We have examined the sites phosphorylated on acetyl-CoA carboxylase in response to insulin in isolated adipocytes. Two tryptic peptides derived from the enzyme become more radioactive after treatment of 32P-labelled cells with insulin. One of these (T4a) accounts for a large part of the total increase in phosphate observed after insulin treatment, and comigrates with the peptide containing the sites phosphorylated in vitro by casein kinase-2. The other may correspond to the 'I' site peptide originally described by Brownsey and Denton in 1982: labelling of this peptide is stimulated at least threefold by insulin treatment, but it is a minor phosphopeptide and, even after insulin treatment, accounts for only about 2.5% of the enzyme-bound phosphate (equivalent to less than 0.1 mol phosphate/mol 240-kDa subunit). Two other major tryptic phosphopeptides (T1 and T4b) labelled in adipocytes do not change significantly in response to insulin, and comigrate with peptides containing sites phosphorylated in vitro by cyclic-AMP-dependent protein kinase and calmodulin-dependent multiprotein kinase respectively. We have sequenced peptides T4a and T4b from acetyl-CoA carboxylase derived from control and insulin-treated adipocytes, and also after phosphorylation in vitro with casein kinase-2 and the calmodulin-dependent multiprotein kinase. The results show that T4a and T4b are forms of the same peptide containing phosphate groups on different serine residues: Phe-Ile-Ile-Gly-Ser4-Val-Ser5-Gln-Asp-Asn-Ser6-Glu-Asp -Glu-Ile-Ser-Asn-Leu-. Site 5 was phosphorylated by the calmodulin-dependent protein kinase and site 6 by casein kinase-2. Migration in the T4a position was exclusively associated with phosphorylation in site 6, irrespective of the presence of phosphate in sites 4 and 5. Sites 5 and 6 were partially phosphorylated in control adipocytes, and there were also small amounts of phosphate in site 4. On stimulation with insulin, phosphorylation appeared to occur primarily at site 6, thus accounting for the increase in 32P-labelling of T4a. We were unable to isolate sufficient quantities of the other insulin-sensitive peptide to determine its sequence. Our results are consistent with the idea that insulin activates either casein kinase-2, or a protein kinase which has the same specificity as casein kinase-2. The function of this modification is not clear, since phosphorylation by casein kinase-2 has no direct effect on acetyl-CoA carboxylase activity.

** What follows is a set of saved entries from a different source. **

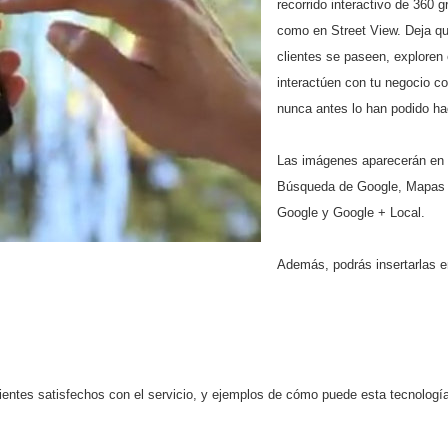
recorrido interactivo de 360 
como en Street View. Deja qu
clientes se paseen, exploren
interactúen con tu negocio c
nunca antes lo han podido ha
Las imágenes aparecerán en
Búsqueda de Google, Mapas
Google y Google + Local.
Además, podrás insertarlas e
ientes satisfechos con el servicio, y ejemplos de cómo puede esta tecnologí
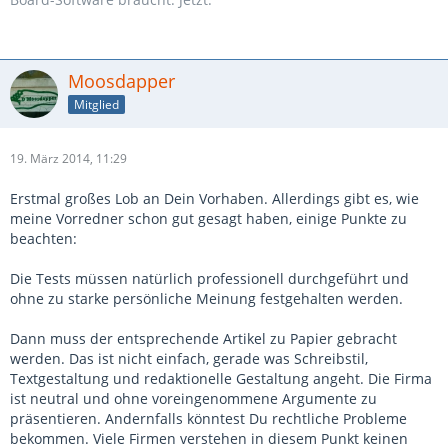
Moosdapper
Mitglied
19. März 2014, 11:29
Erstmal großes Lob an Dein Vorhaben. Allerdings gibt es, wie
meine Vorredner schon gut gesagt haben, einige Punkte zu
beachten:
Die Tests müssen natürlich professionell durchgeführt und
ohne zu starke persönliche Meinung festgehalten werden.
Dann muss der entsprechende Artikel zu Papier gebracht
werden. Das ist nicht einfach, gerade was Schreibstil,
Textgestaltung und redaktionelle Gestaltung angeht. Die Firma
ist neutral und ohne voreingenommene Argumente zu
präsentieren. Andernfalls könntest Du rechtliche Probleme
bekommen. Viele Firmen verstehen in diesem Punkt keinen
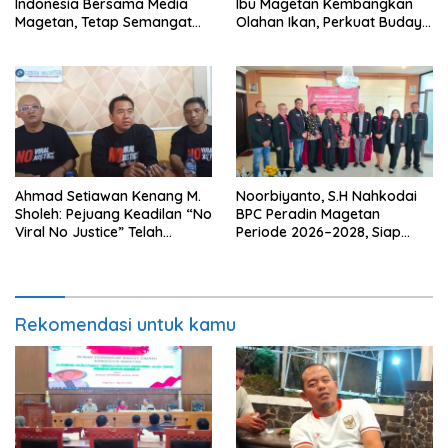
Indonesia Bersama Media
Ibu Magetan Kembangkan
Magetan, Tetap Semangat
Olahan Ikan, Perkuat Budaya
Meski Garuda Gagal Lolos
Gemar Makan Ikan
Ahmad Setiawan Kenang M.
Noorbiyanto, S.H Nahkodai
Sholeh: Pejuang Keadilan “No
BPC Peradin Magetan
Viral No Justice” Telah
Periode 2026–2028, Siap
Berpulang
Perkuat Pendampingan
Hukum
Rekomendasi untuk kamu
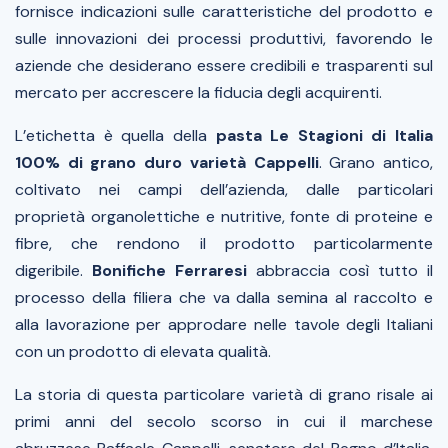
fornisce indicazioni sulle caratteristiche del prodotto e
sulle innovazioni dei processi produttivi, favorendo le
aziende che desiderano essere credibili e trasparenti sul
mercato per accrescere la fiducia degli acquirenti.
L’etichetta è quella della
pasta Le Stagioni di Italia
100% di grano duro varietà Cappelli
. Grano antico,
coltivato nei campi dell’azienda, dalle particolari
proprietà organolettiche e nutritive, fonte di proteine e
fibre, che rendono il prodotto particolarmente
digeribile.
Bonifiche Ferraresi
abbraccia così tutto il
processo della filiera che va dalla semina al raccolto e
alla lavorazione per approdare nelle tavole degli Italiani
con un prodotto di elevata qualità.
La storia di questa particolare varietà di grano risale ai
primi anni del secolo scorso in cui il marchese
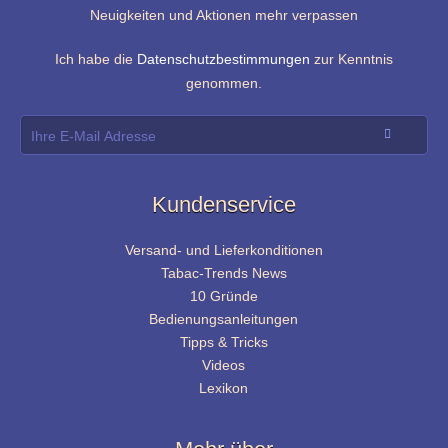
Neuigkeiten und Aktionen mehr verpassen
Ich habe die
Datenschutzbestimmungen
zur Kenntnis
genommen.
Kundenservice
Versand- und Lieferkonditionen
Tabac-Trends News
10 Gründe
Bedienungsanleitungen
Tipps & Tricks
Videos
Lexikon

我们研究了分离的脂肪细胞中乙酰辅酶A羧化酶上响应胰岛素而发生磷酸化的位点。在用胰岛素处理32P标记的细胞后,该酶产生的两种胰蛋白酶肽变得更具放射性。其中一种(T4a)占胰岛素处理后观察到的总磷酸盐增加量的很大一部分,并且与含有酪蛋白激酶-2体外磷酸化位点的肽一起迁移。另一种可能对应于布朗西和丹顿于1982年最初描述的“I”位点肽:胰岛素处理可使该肽的标记至少增加三倍,但它是一种次要的磷酸肽,即使在胰岛素处理后,也仅占酶结合磷酸盐的约2.5%(相当于每摩尔240 kDa亚基中磷酸盐含量少于0.1摩尔)。脂肪细胞中标记的另外两种主要胰蛋白酶磷酸肽(T1和T4b)对胰岛素的反应没有明显变化,并且分别与含有环磷酸腺苷依赖性蛋白激酶和钙调蛋白依赖性多蛋白激酶体外磷酸化位点的肽一起迁移。我们对来自对照和胰岛素处理的脂肪细胞的乙酰辅酶A羧化酶的肽T4a和T4b进行了测序,并且在酪蛋白激酶-2和钙调蛋白依赖性多蛋白激酶体外磷酸化后也进行了测序。结果表明,T4a和T4b是同一肽的不同形式,在不同的丝氨酸残基上含有磷酸基团:苯丙氨酸-异亮氨酸-异亮氨酸-甘氨酸-丝氨酸4-缬氨酸-丝氨酸5-谷氨酰胺-天冬氨酸-天冬酰胺-丝氨酸6-谷氨酸-天冬氨酸-谷氨酸-异亮氨酸-丝氨酸-天冬酰胺-亮氨酸-。位点5由钙调蛋白依赖性蛋白激酶磷酸化,位点6由酪蛋白激酶-2磷酸化。在T4a位置的迁移仅与位点6的磷酸化相关,而与位点4和5中是否存在磷酸盐无关。位点5和6在对照脂肪细胞中部分磷酸化,位点4中也有少量磷酸盐。在用胰岛素刺激时,磷酸化似乎主要发生在位点6,从而导致T4a的32P标记增加。我们无法分离出足够量的其他胰岛素敏感肽来确定其序列。我们的结果与胰岛素激活酪蛋白激酶-2或具有与酪蛋白激酶-2相同特异性蛋白激酶的观点一致。这种修饰的功能尚不清楚,因为酪蛋白激酶-2的磷酸化对乙酰辅酶A羧化酶活性没有直接影响。